● **What to produce**: Leaving the pictures aside, return all of the data below exactly.
** Opening Given information block **
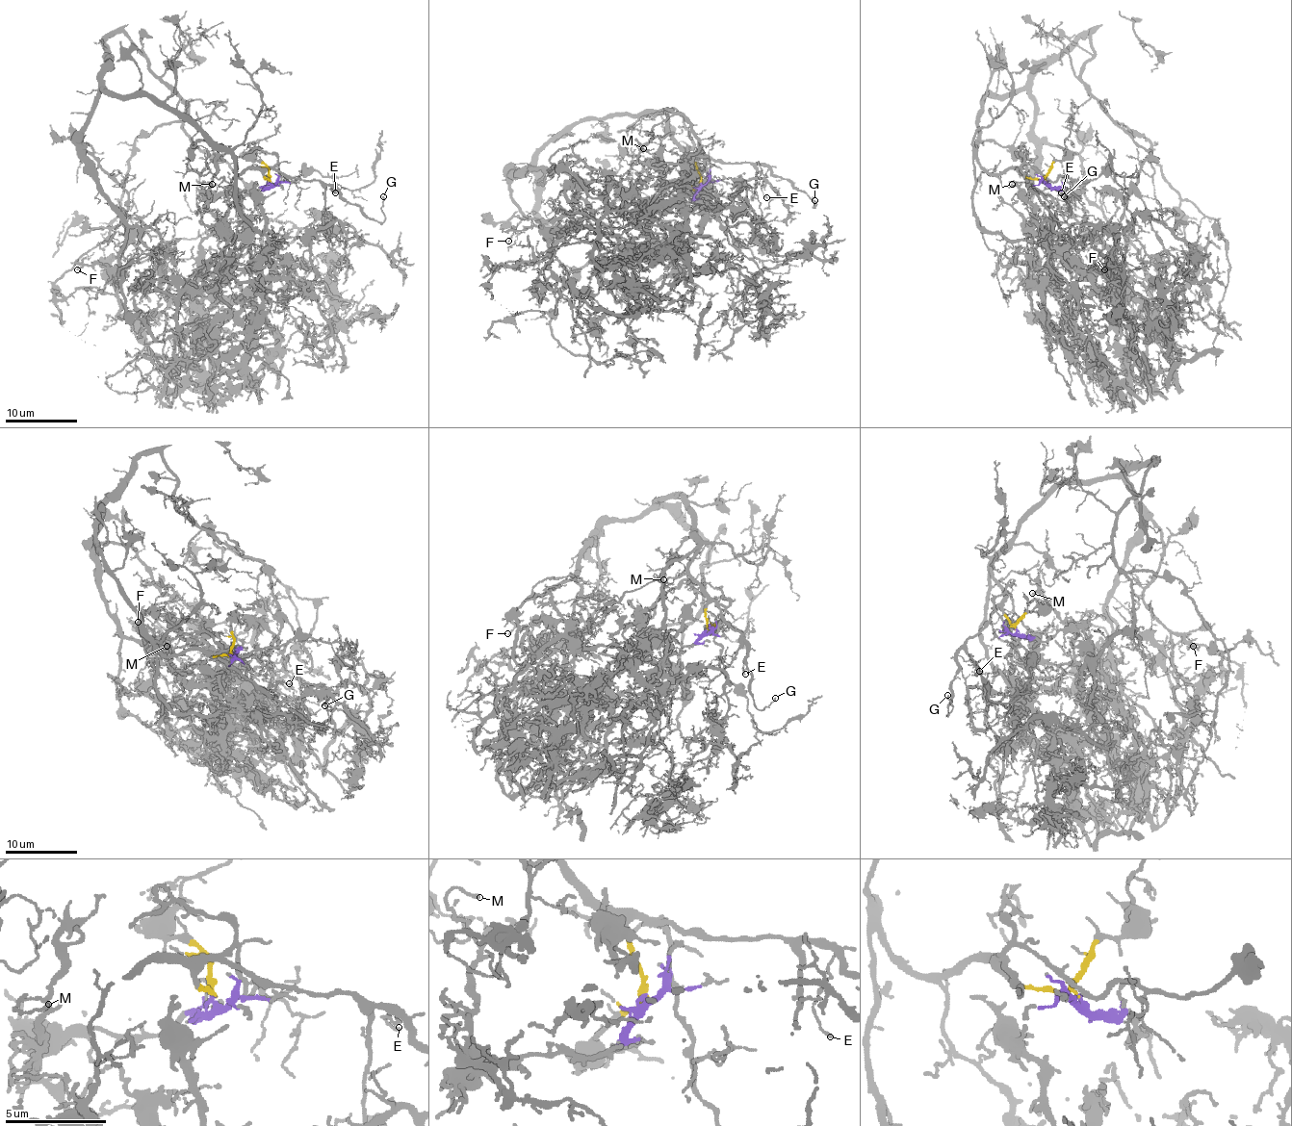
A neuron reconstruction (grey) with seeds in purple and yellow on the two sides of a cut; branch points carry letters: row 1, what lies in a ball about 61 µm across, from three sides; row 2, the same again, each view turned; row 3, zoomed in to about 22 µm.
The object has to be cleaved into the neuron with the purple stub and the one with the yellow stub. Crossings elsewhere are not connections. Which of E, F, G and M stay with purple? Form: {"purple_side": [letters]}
{"purple_side": ["F", "M"]}

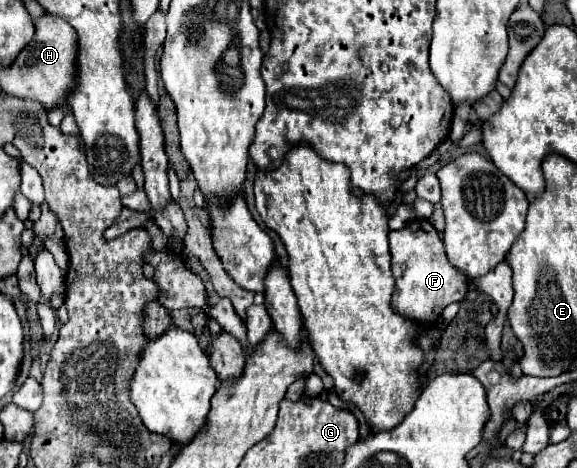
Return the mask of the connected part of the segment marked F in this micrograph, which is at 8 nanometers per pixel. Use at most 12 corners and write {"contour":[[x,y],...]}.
{"contour":[[430,221],[392,231],[394,307],[434,323],[466,297]]}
** Closing Given information block **
● **Written solution**:
A neuron reconstruction (grey) with seeds in purple and yellow on the two sides of a cut; branch points carry letters: row 1, what lies in a ball about 61 µm across, from three sides; row 2, the same again, each view turned; row 3, zoomed in to about 22 µm.
The object has to be cleaved into the neuron with the purple stub and the one with the yellow stub. Crossings elsewhere are not connections. Which of E, F, G and M stay with purple? Form: {"purple_side": [letters]}
{"purple_side": ["F", "M"]}

Return the mask of the connected part of the segment marked F in this micrograph, which is at 8 nanometers per pixel. Use at most 12 corners and write {"contour":[[x,y],...]}.
{"contour":[[430,221],[392,231],[394,307],[434,323],[466,297]]}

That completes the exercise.